With simultaneous use with hexamidine, the anticonvulsant effect of carbamazepine is weakened; with hydrochlorothiazide, furosemide – a decrease in blood sodium content is possible; with hormonal contraceptives – a weakening of the effect of contraceptives and the development of acyclic bleeding is possible.
With simultaneous use with thyroid hormones, an increase in the elimination of thyroid hormones is possible; with clonazepam – an increase in the clearance of clonazepam and a decrease in the clearance of carbamazepine is possible; with lithium preparations – mutual enhancement of neurotoxic action is possible.
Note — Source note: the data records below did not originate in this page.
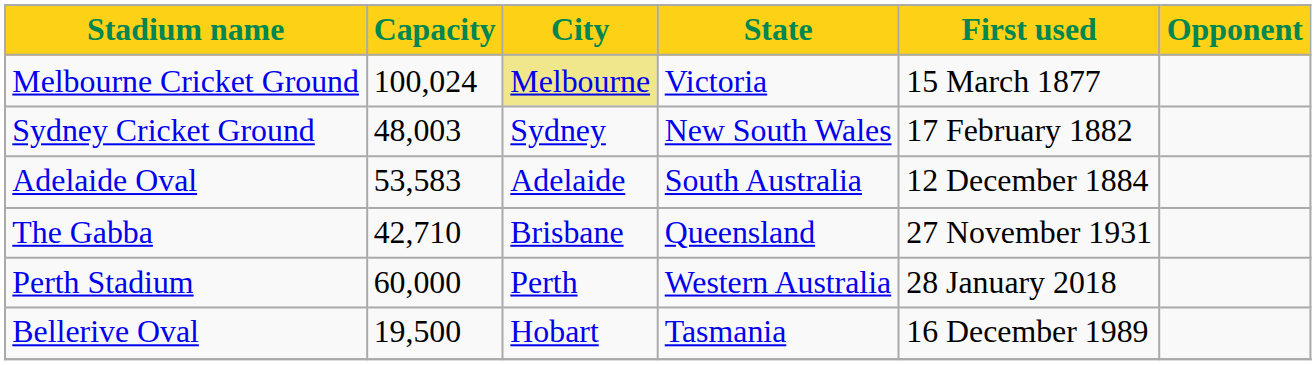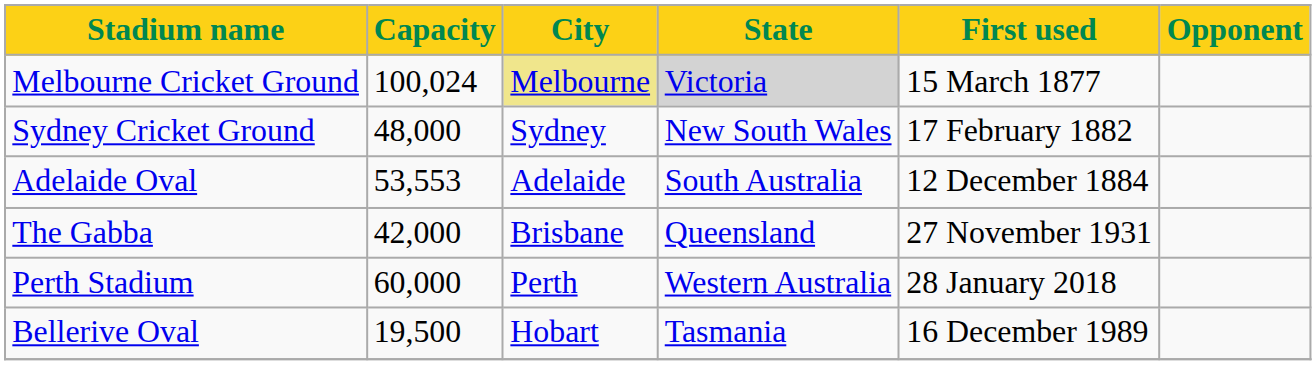Melbourne Cricket Ground | State: no background -> lightgrey background
Sydney Cricket Ground | Capacity: 48,003 -> 48,000
Adelaide Oval | Capacity: 53,583 -> 53,553
The Gabba | Capacity: 42,710 -> 42,000
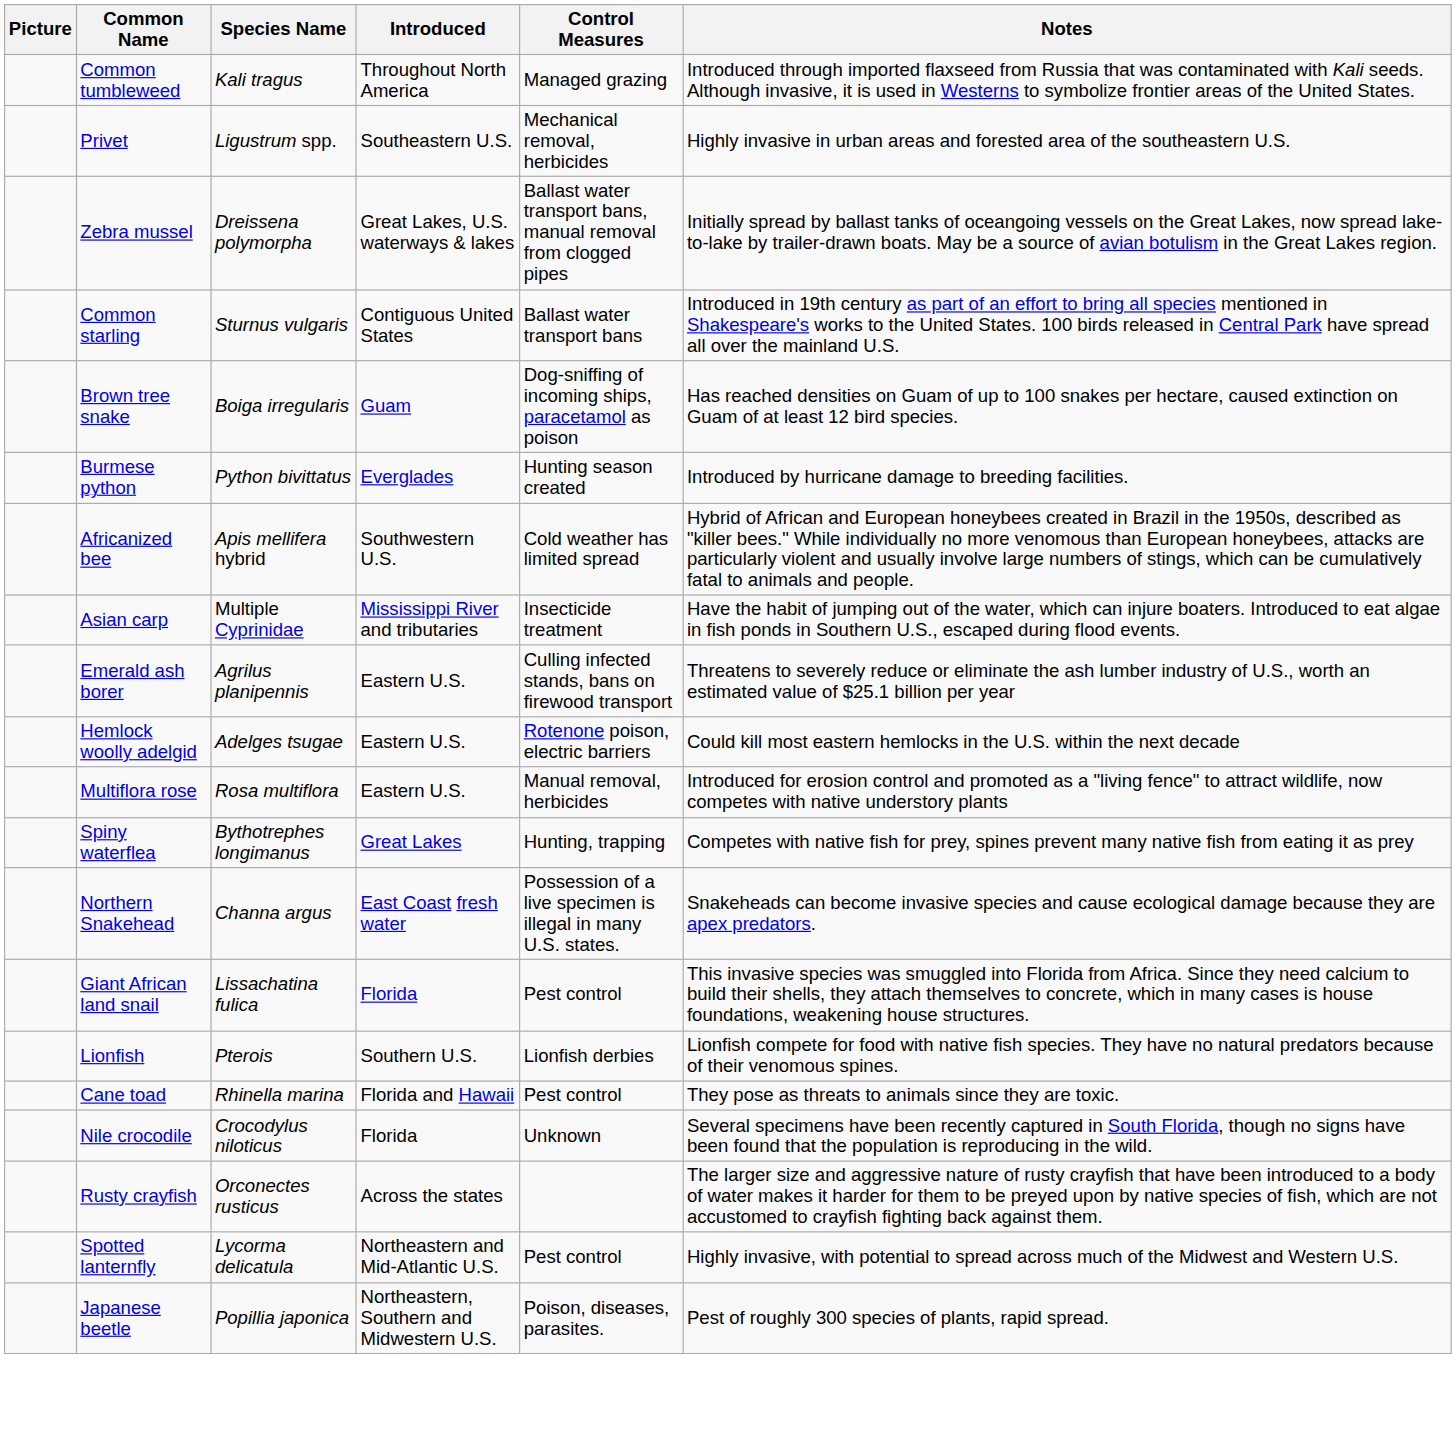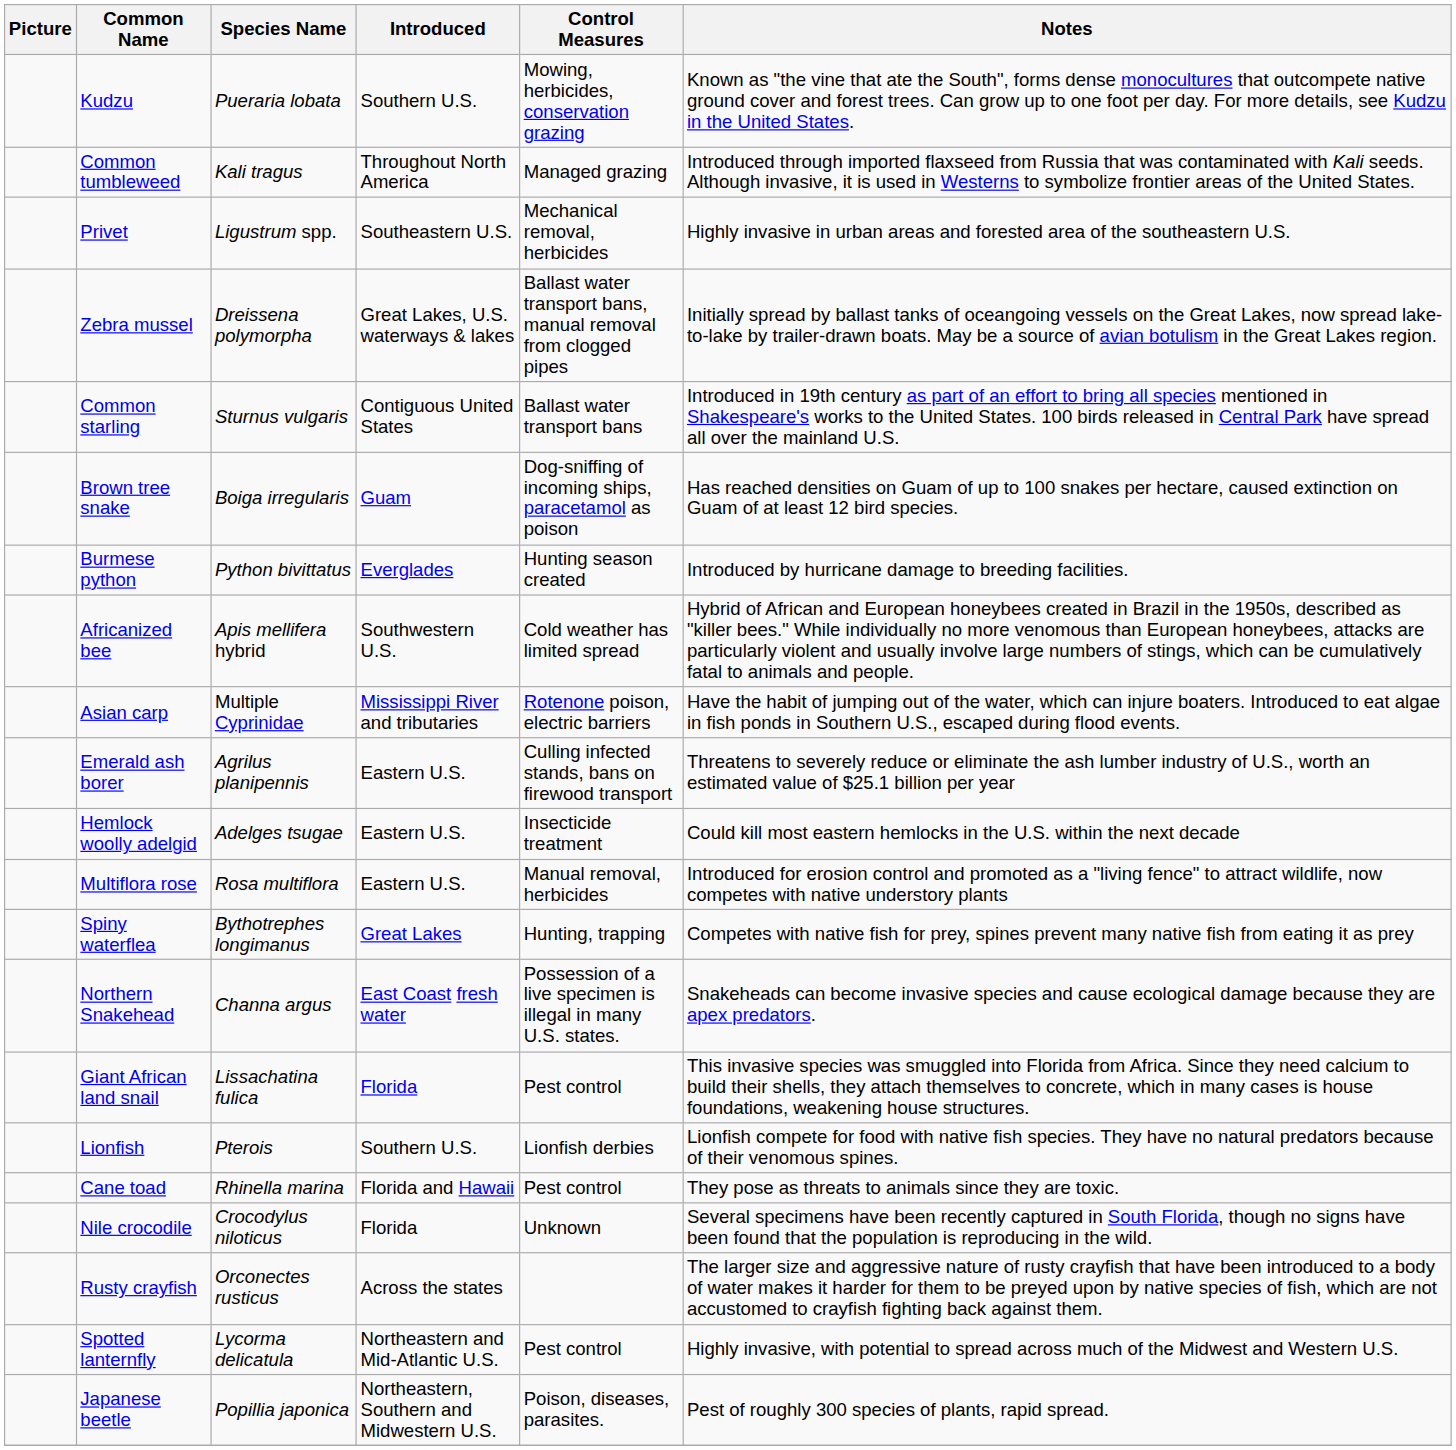+ row: Kudzu | Pueraria lobata | Southern U.S. | Mowing, herbicides, conservation grazing | Known as "the vine that ate the South", forms dense monocultures that outcompete native ground cover and forest trees. Can grow up to one foot per day. For more details, see Kudzu in the United States.
Asian carp | Control Measures: Insecticide treatment -> Rotenone poison, electric barriers
Hemlock woolly adelgid | Control Measures: Rotenone poison, electric barriers -> Insecticide treatment
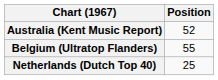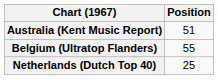Australia (Kent Music Report) | Position: 52 -> 51
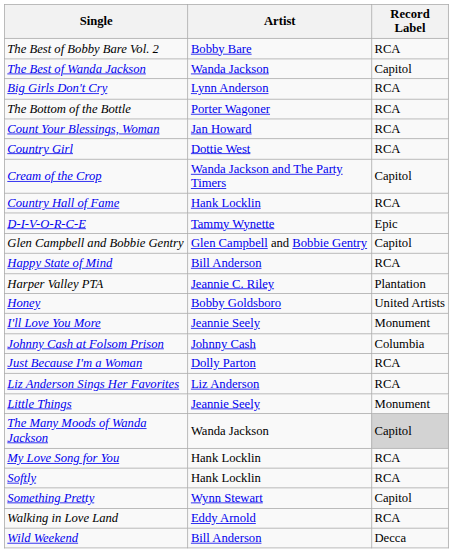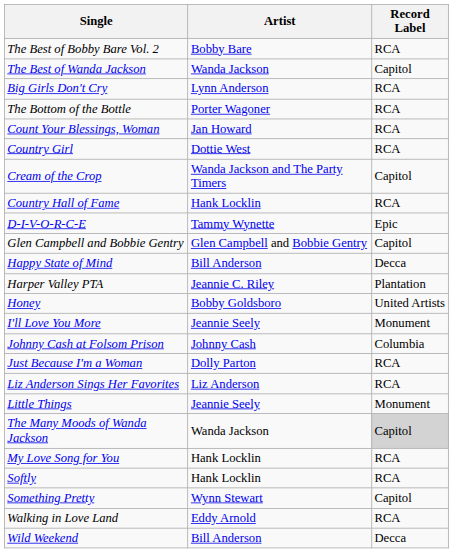Happy State of Mind | Record Label: RCA -> Decca
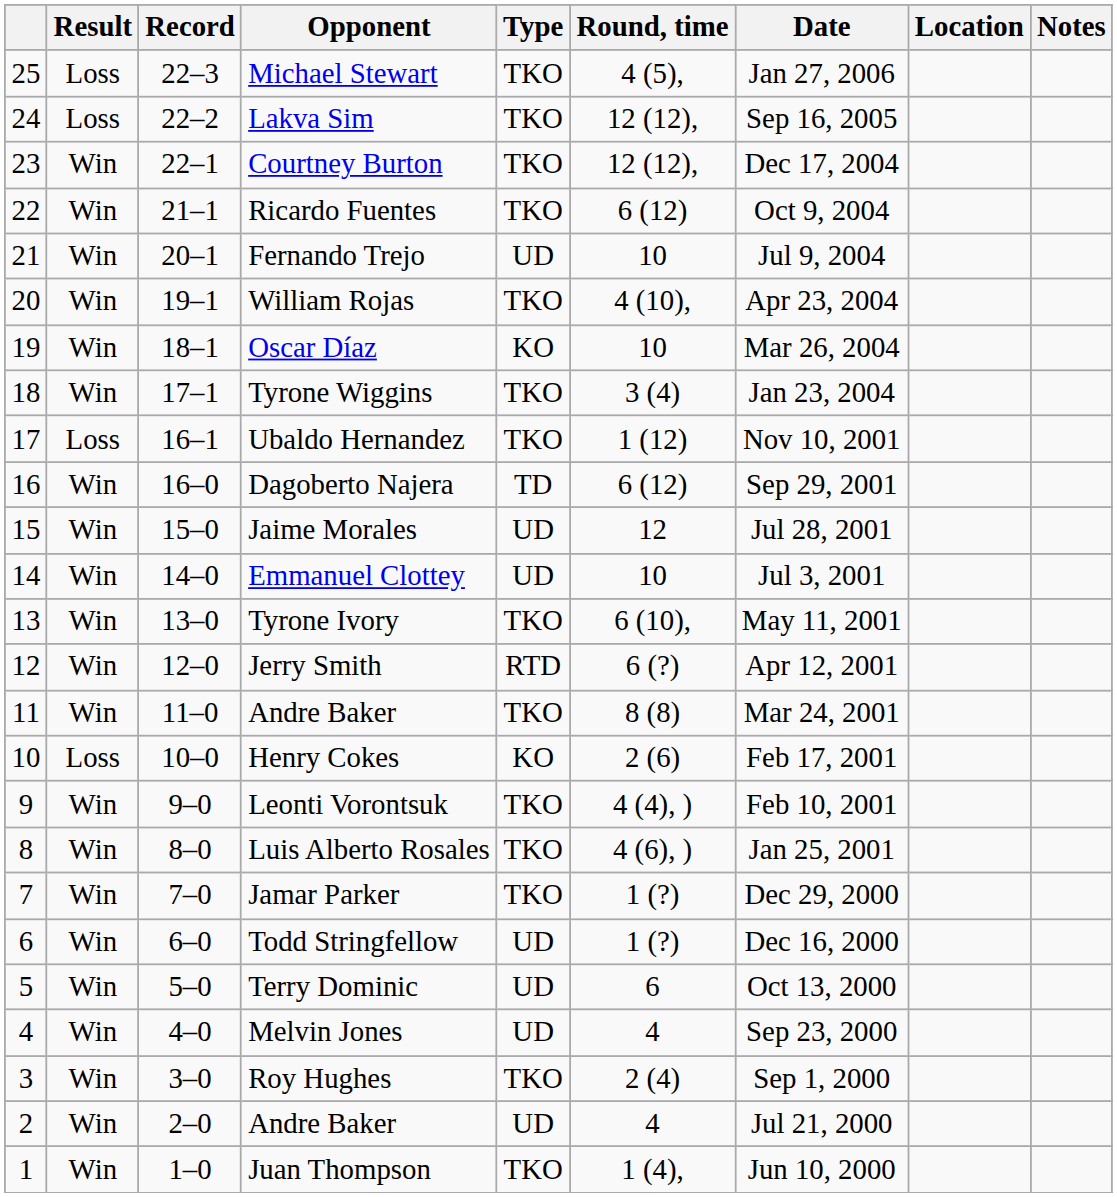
With simultaneous use with primidone, a decrease in the plasma concentration of carbamazepine is possible. There are reports that primidone may increase the plasma concentration of the pharmacologically active metabolite – carbamazepine-10,11-epoxide.
With simultaneous use with ritonavir, an increase in the adverse effects of carbamazepine is possible; with sertraline – a decrease in the concentration of sertraline is possible; with theophylline, rifampicin, cisplatin, doxorubicin – a decrease in the plasma concentration of carbamazepine is possible; with tetracycline – a weakening of the effects of carbamazepine is possible.
With simultaneous use with felbamate, a decrease in the plasma concentration of carbamazepine is possible, but an increase in the concentration of the active metabolite carbamazepine-epoxide, while a decrease in the plasma concentration of felbamate is possible.
With simultaneous use with phenytoin, phenobarbital, the plasma concentration of carbamazepine decreases. Mutual weakening of the anticonvulsant action is possible, and in rare cases – its enhancement.
Storage Conditions
Store at 2°C (36°F) to 25°C (77°F). Keep in original packaging, protected from light. Keep out of reach of children.
Dispensing Status
Rx Only
Important Safety Information
This information is for educational purposes only and does not replace professional medical advice. Always consult your doctor before use. Dosage and side effects may vary. Use only as prescribed.